Text segment:

Last November, the North Korean government stole and published gigabytes of corporate email from Sony Pictures. This was part of a much larger doxing— a hack aimed at punishing the company for making a movie parodying the North Korean leader Kim Jong-un.

The press focused on Sony’s corporate executives, who had sniped at celebrities and made racist jokes about President Obama. But also buried in those emails were loves, losses, confidences, and private conversations of thousands of innocent employees. The press didn't bother with those emails—and we know nothing of any personal tragedies that resulted from their friends' searches. They, too, were caught in the blast radius of the larger attack.

The Internet is more than a way for us to get information or connect with our friends. It has become a place for us to store our personal information. Our email is in the cloud. So are our address books and calendars, whether we use Google, Apple, Microsoft, or someone else. We store to-do lists on Remember the Milk and keep our jottings on Evernote. Fitbit and Jawbone store our fitness data. Flickr, Facebook, and iCloud are the repositories for our personal photos. Facebook and Twitter store many of our intimate conversations.

It often feels like everyone is collecting our personal information. Smartphone apps collect our location data. Google can draw a surprisingly intimate portrait of what we're thinking about from our Internet searches. Dating sites (even those less titillating than Ashley Madison), medical-information sites, and travel sites all have detailed portraits of who we are and where we go. Retailers save records of our purchases, and those databases are stored on the Internet. Data brokers have detailed dossiers that can include all of this and more.

Many people don't think about the security implications of this information existing in the first place. They might be aware that it's mined for advertising and other marketing purposes. They might even know that the government can get its hands on such data, with different levels of ease depending on the country.

But it doesn't generally occur to people that their personal information might be available to anyone who wants to look.

In reality, all these networks are vulnerable to organizational doxing. Most aren't any more secure than Ashley Madison or Sony were. We could wake up one morning and find detailed information about our Uber rides, our Amazon purchases, our subscriptions to pornographic websites—anything we do on the Internet—published and available. It's not likely, but it's certainly possible.

About this exercise: Extend the piece on personal data stored online and the risk of organizational doxing, starting right after its last sentence.

Supplied data:

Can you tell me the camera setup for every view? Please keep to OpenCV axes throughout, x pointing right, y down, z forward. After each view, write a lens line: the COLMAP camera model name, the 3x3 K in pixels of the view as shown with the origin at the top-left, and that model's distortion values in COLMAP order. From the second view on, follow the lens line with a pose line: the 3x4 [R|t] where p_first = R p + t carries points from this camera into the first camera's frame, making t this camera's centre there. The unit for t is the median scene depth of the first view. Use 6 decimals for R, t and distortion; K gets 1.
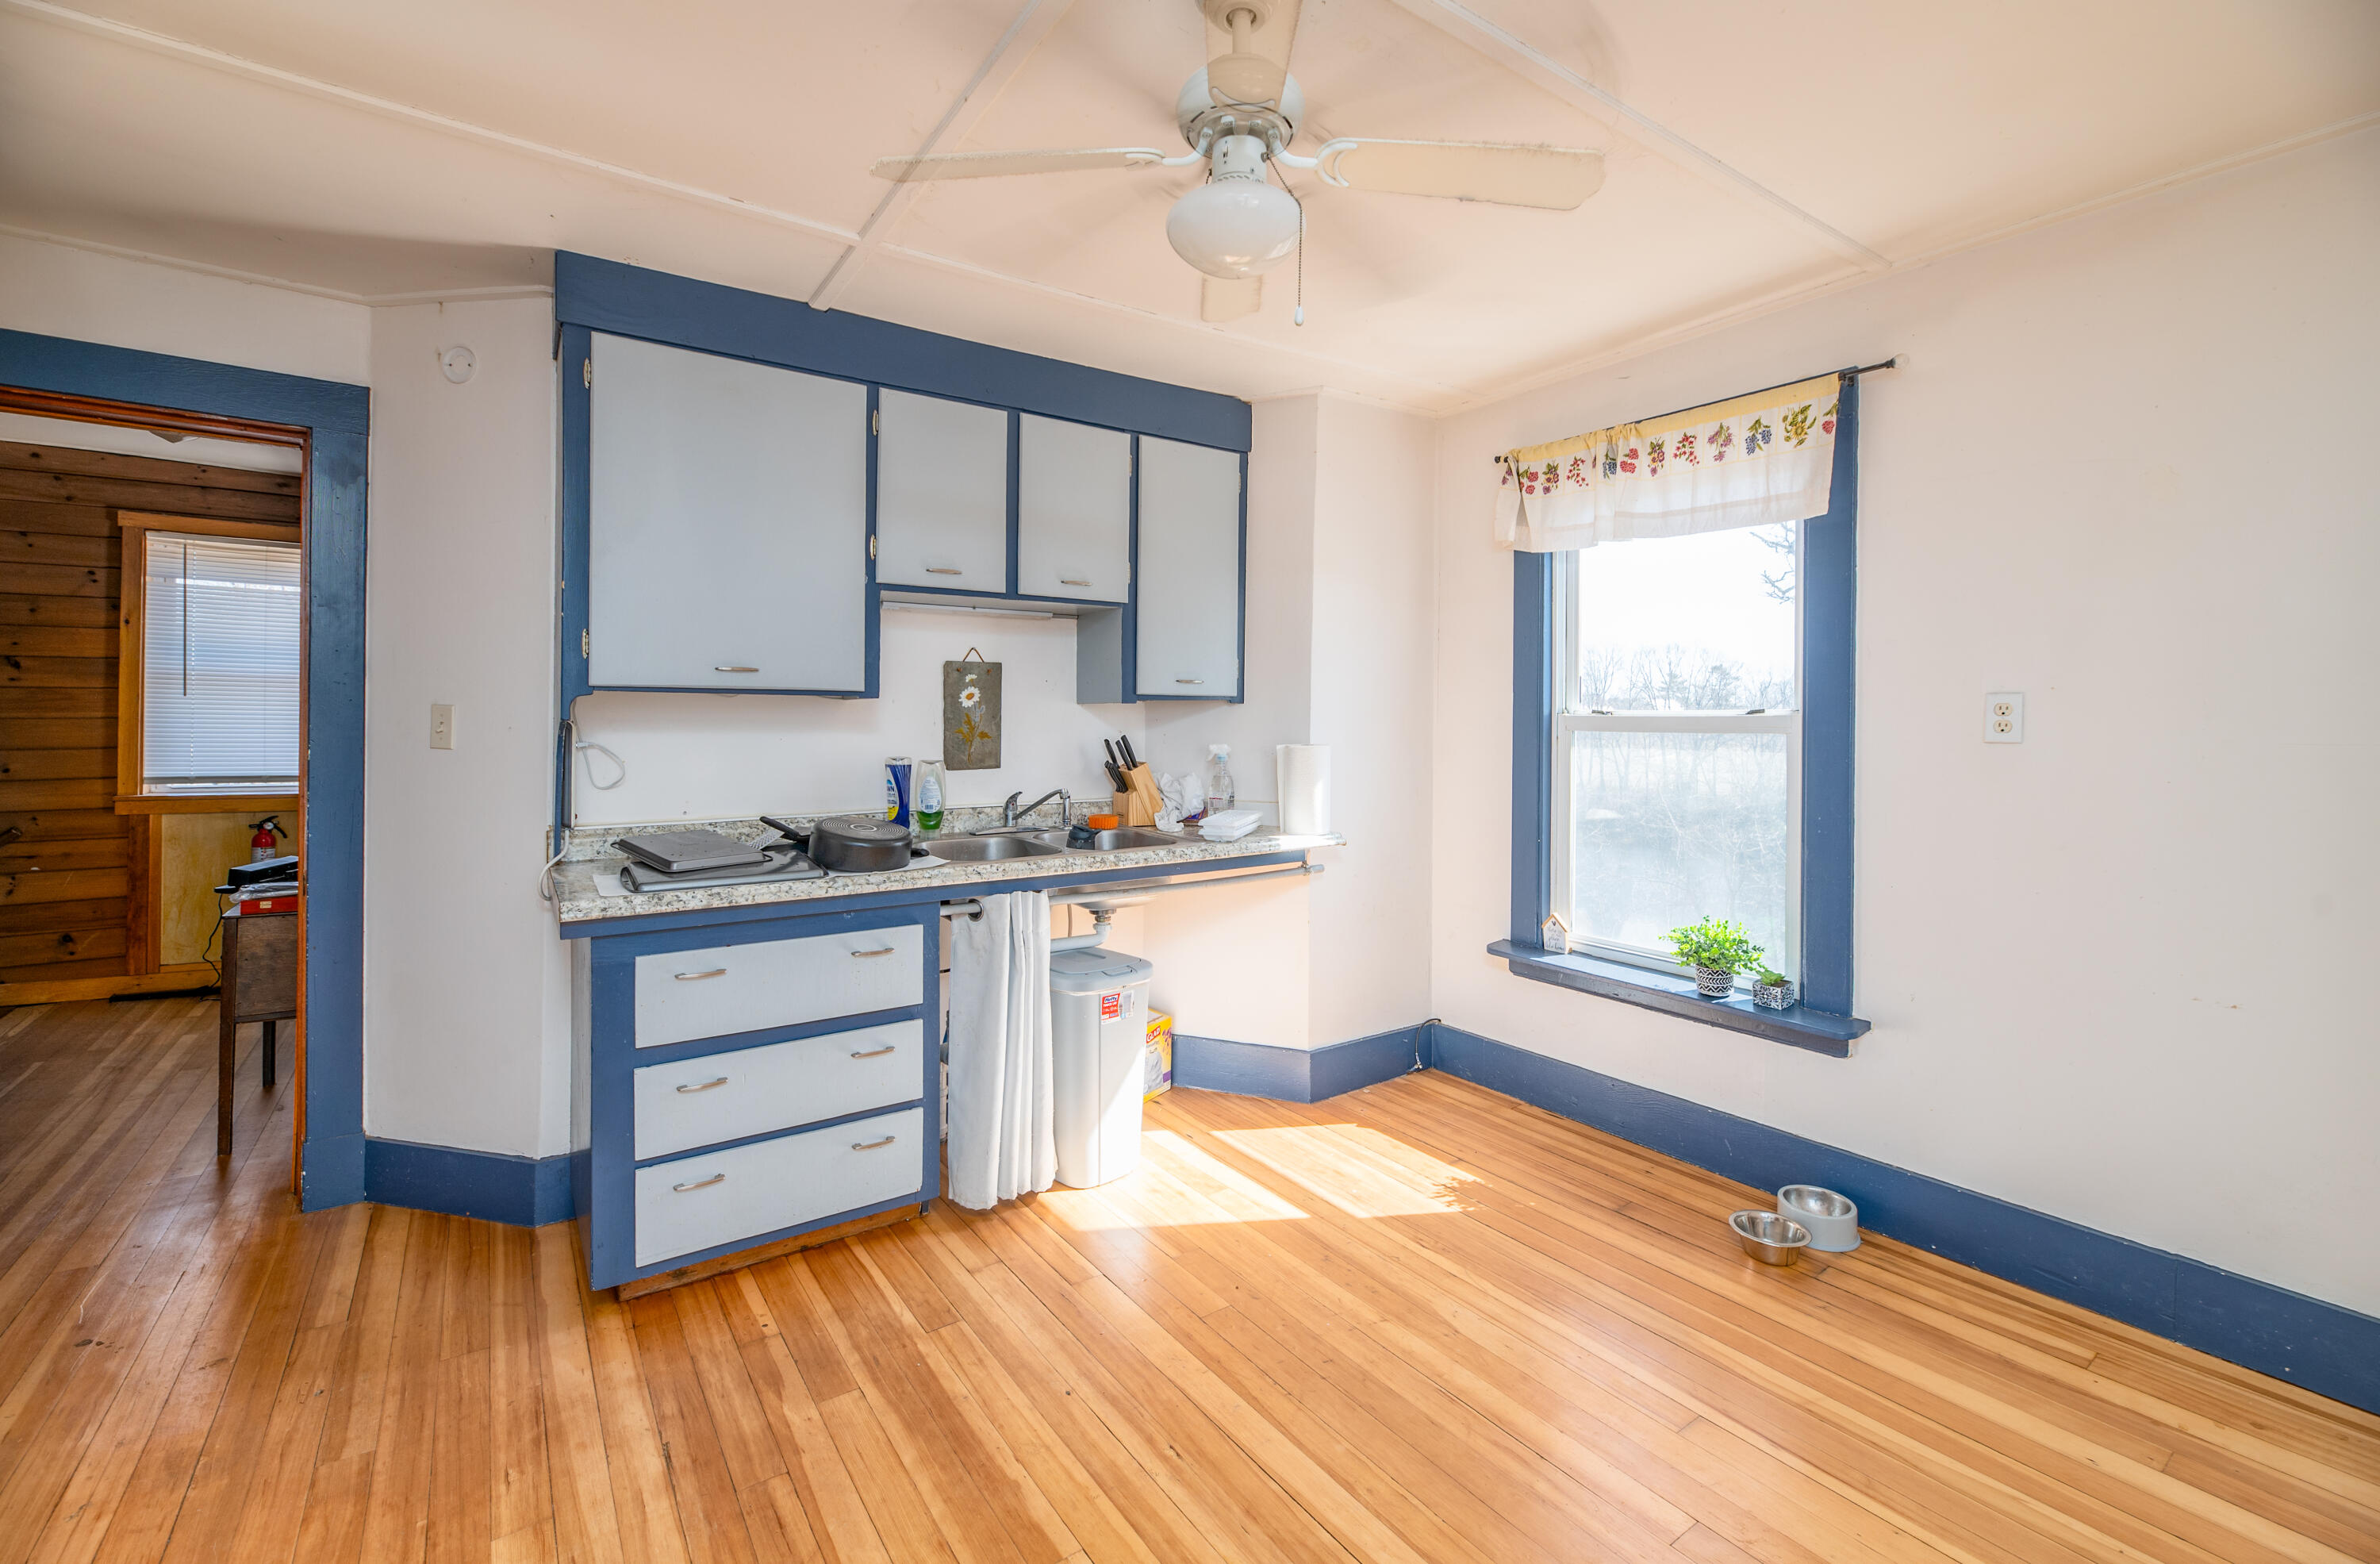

Exercise output:
Right now, you can search the Ashley Madison database for any email address, and read that person's details. You can search the Sony data dump and read the personal chatter of people who work for the company.Tempting though it may be, there are many reasons not to search for people you know on Ashley Madison.

The one I most want to focus on is context. An email address might be in that database for many reasons, not all of them lascivious. But if you find your spouse or your friend in there, you don't necessarily know the context. It's the same with the Sony employee emails, and the data from whatever company is doxed next. You'll be able to read the data, but without the full story, it can be hard to judge the meaning of what you're reading.

Even so, of course people are going to look. Reporters will search for public figures. Individuals will search for people they know. Secrets will be read and passed around. Anguish and embarrassment will result. In some cases, lives will be destroyed.

Privacy isn't about hiding something. It's about being able to control how we present ourselves to the world. It's about maintaining a public face while at the same time being permitted private thoughts and actions. It's about personal dignity.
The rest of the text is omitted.